ESTRATTO DELLA PAGINA -
☆ ☆ ☆

Milano - Quel sorriso non lo ha visto quasi nessuno. È caduto così, impercettibile, in un giorno qualunque a Perugia, nell’aula di un tribunale. Gli unici testimoni sono gli avvocati, loro dicono che esiste, c’è, un «sorriso affettuoso, dolce, e tipico dei vent’anni». Amanda è un po’ più donna, i capelli lunghi, di un castano autunnale, che scendono sul pullover azzurro e sfiorano la camicetta bianca, che dovrebbe evocare un’idea di innocenza, ma su di lei resta un azzardo. È dimagrita, senza sciuparsi. Il carcere ha solo cancellato sul volto i segni di quei giorni deragliati, di stravizi e di oblio, quando quella ragazzotta americana non ricordava dove aveva passato la notte, se aveva fatto l’amore o solo fumato, bevuto, dimenticato. Chi c’era e chi non c’era. Non ricordava e mentiva. La notte in cui fu uccisa Meredith resta, nelle parole di Amanda, nei suoi racconti agli inquirenti, ancora un buco nero, una questione irrisolta, un giorno buio con troppe bugie, troppi non so e poche verità. È passato quasi un anno e Amanda ieri ha sorriso, con il collo nudo offerto alla giustizia. E per un attimo ha guardato Raffaele.
Raffaele Sollecito è un po’ più vecchio. Non ha più nulla del quasi ingegnere pronto a discutere la tesi in «programmazione genetica», con lo sguardo da bravo studente del Sud, buona famiglia, avvenire tranquillo e una strana passione per le armi da taglio. Il ragazzo che scriveva: «Sono dolce, ma a volte pazzo». Il carcere ti cambia i lineamenti. Gli occhiali cadono su un naso più sottile, la bocca e il mento hanno perso sicurezza e quei capelli lunghi lasciano il segno. Raffaele è diverso, si è lasciato andare, non ha la «fortuna» di Amanda, che quando il buio arriva, si rifugia in un mondo tutto suo. Quel sorriso sfumato è tutto ciò che resta di un’altra vita, il ricordo di due amanti. Amanda sorride e Raffaele risponde. Tutto qui, in mezzo ci sono tre file di banchi, i volti degli avvocati e le spalle della polizia penitenziaria. Ma in mezzo c’è soprattutto la verità: chi ha ucciso Meredith? E perché? Chi c’era quella notte in quella stanza? In fondo sono qui per questo. A giocarsi la vita a pari e dispari: innocenti o colpevoli. Amanda, Raffaele e il terzo uomo, Rudy Guede, l’unico che ha ammesso: «Io ero lì». Il giovane ivoriano che dice: «Ho visto ma non ho ammazzato». L’uomo che c’era, ma annaspa nella vaghezza: «C’era qualcuno sul corpo di Meredith. Aveva un coltello in mano. Sì, un italiano, con gli zigomi forti. No, il nome non lo so». Lui, che sembra puntare l’indice verso Sollecito, ma poi lo devia, indicando la luna.

☆ ☆ ☆

MATERIALE FORNITO -
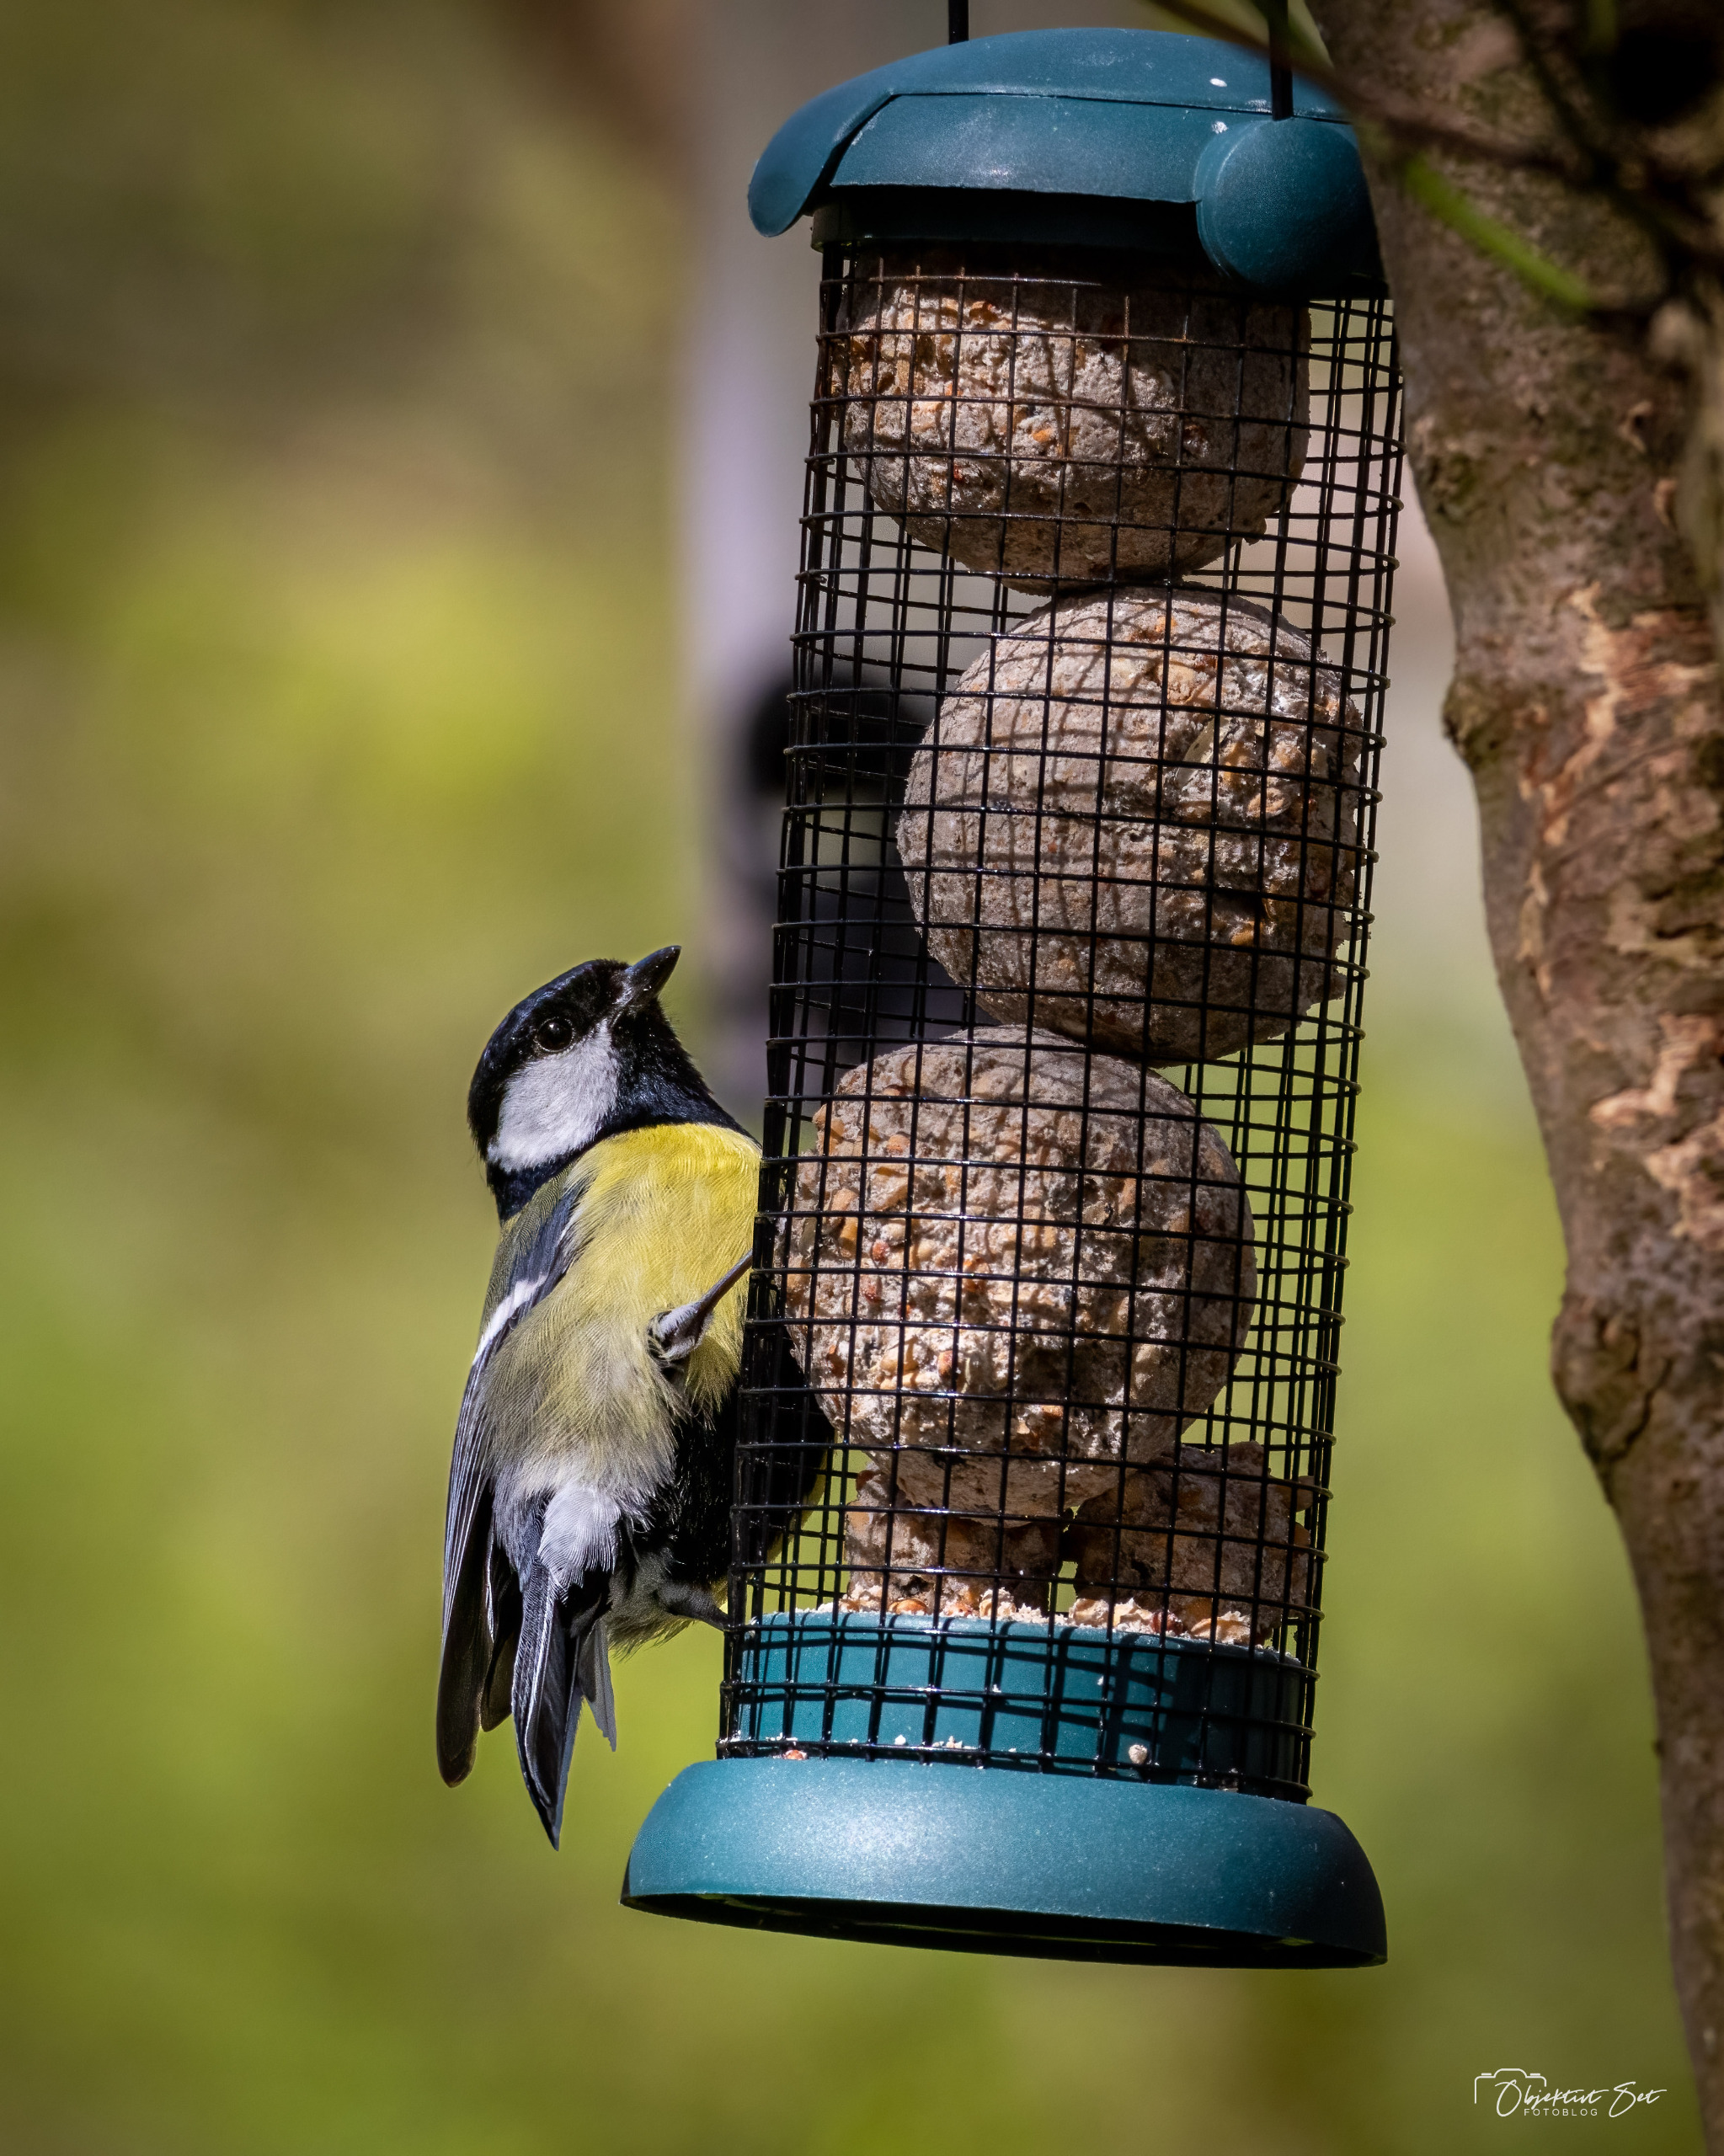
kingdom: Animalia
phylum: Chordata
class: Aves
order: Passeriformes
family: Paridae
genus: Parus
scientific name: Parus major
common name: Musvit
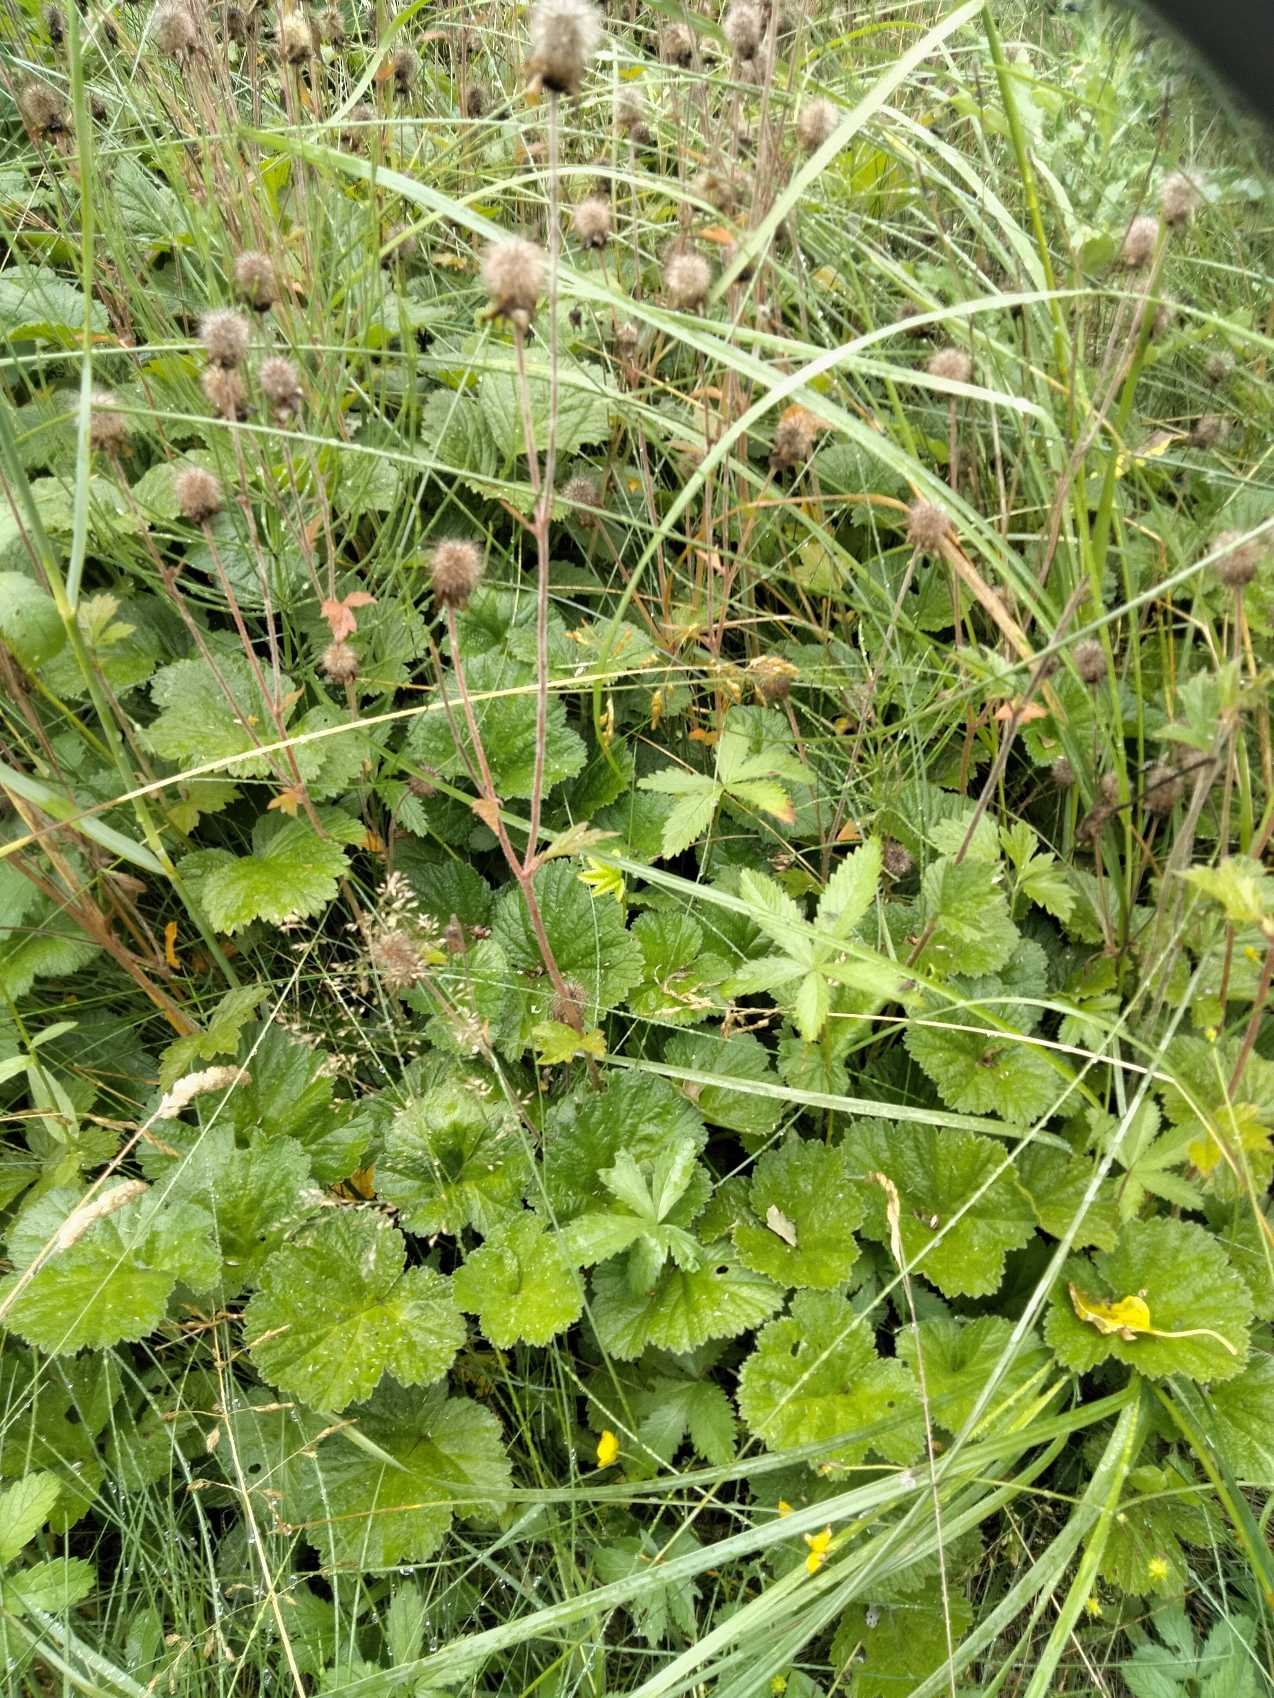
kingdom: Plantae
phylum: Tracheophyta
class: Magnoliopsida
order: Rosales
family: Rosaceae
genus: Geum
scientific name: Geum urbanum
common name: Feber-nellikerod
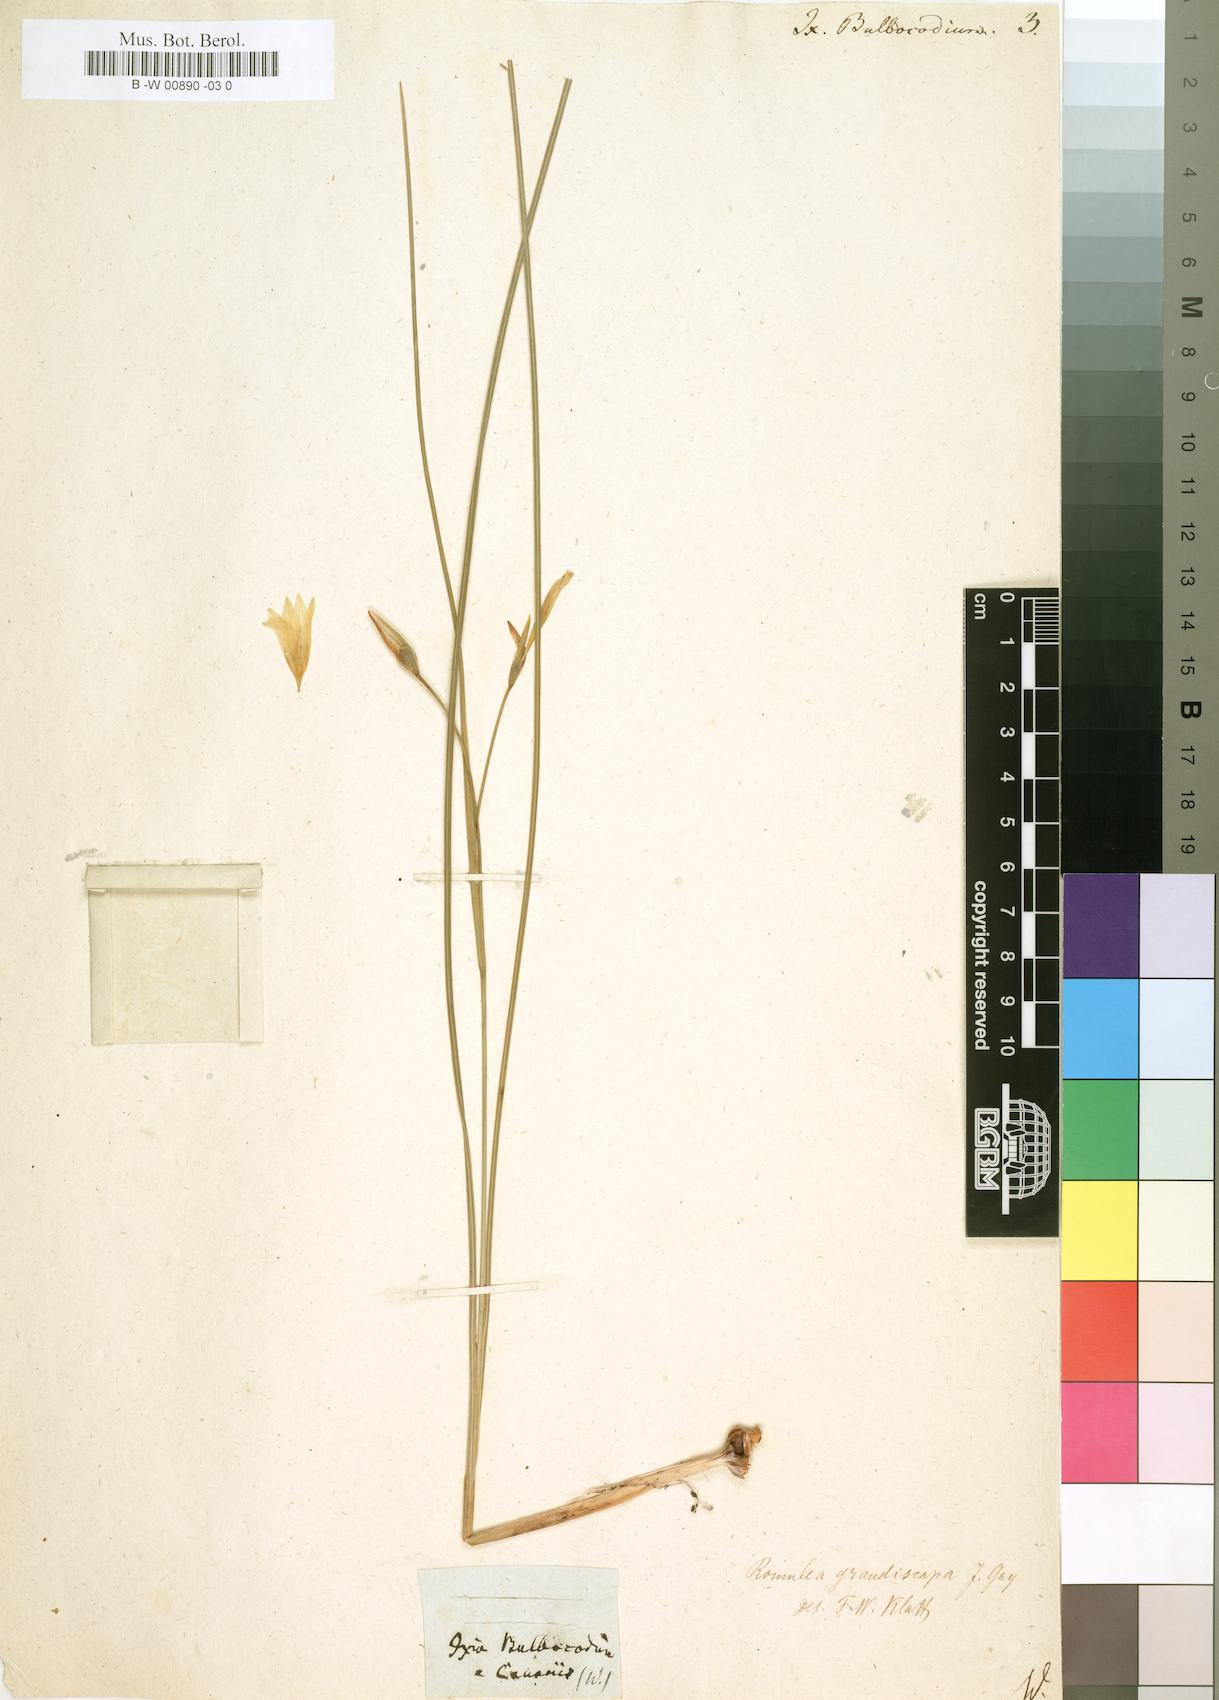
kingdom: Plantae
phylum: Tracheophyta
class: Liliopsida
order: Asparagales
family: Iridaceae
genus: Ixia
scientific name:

☆ ☆ ☆

Prosegui l'articolo sul processo di Perugia per l'omicidio di Meredith, riprendendo subito dopo la sua ultima frase.

PROBLEMA RISOLTO -
È la prima volta che tutti e tre si trovano davanti al giudice. Il quarto attore è il testimone. Arriva. Felpa blu chiusa fino al mento e berretto azzurro calato sul volto. Non si vede altro di Hekuran Kokomani. È albanese, ha 38 anni ed è l’uomo dell’accusa. La sua parte in scena non è irrilevante. Se dice la verità per i tre si mette male. Un mese dopo il delitto Kokomani si presentò in procura e disse: «Ho visto i tre ragazzi che ora sono in carcere. Era la sera del primo novembre, in via della Pergola. Sotto casa, praticamente. Amanda aveva un coltello in mano. Pioveva». Qualcuno può domandarsi se in questa storia il tempo, pioggia o sereno, sia un aspetto importante. A quanto pare lo è. Il problema è che la notte tra i Santi e i Morti, insomma quella tra il primo e il due novembre del 2007, non pioveva.
Le difese dicono, chiaramente: «Vedete, mente. La sua testimonianza è completamente inaffidabile». E cosa ha detto l’albanese in aula? Ha confermato tutto. Tranne una cosa. Il suo avvocato, Aiello, dice: «Il mio assistito non è stato in grado di dire con certezza quando è avvenuto questo incontro fortuito con i tre indagati». Ha visto Amanda con il coltello, ma non sa quando.
Strano caso. È un delitto da camera chiusa, con qualche spiffero. Si conosce la cornice, sfuggono i particolari. E c’è un personaggio che manca. Meredith è il personaggio debole di questa storia. È la vittima che uno scrittore distratto ha dimenticato di raccontare.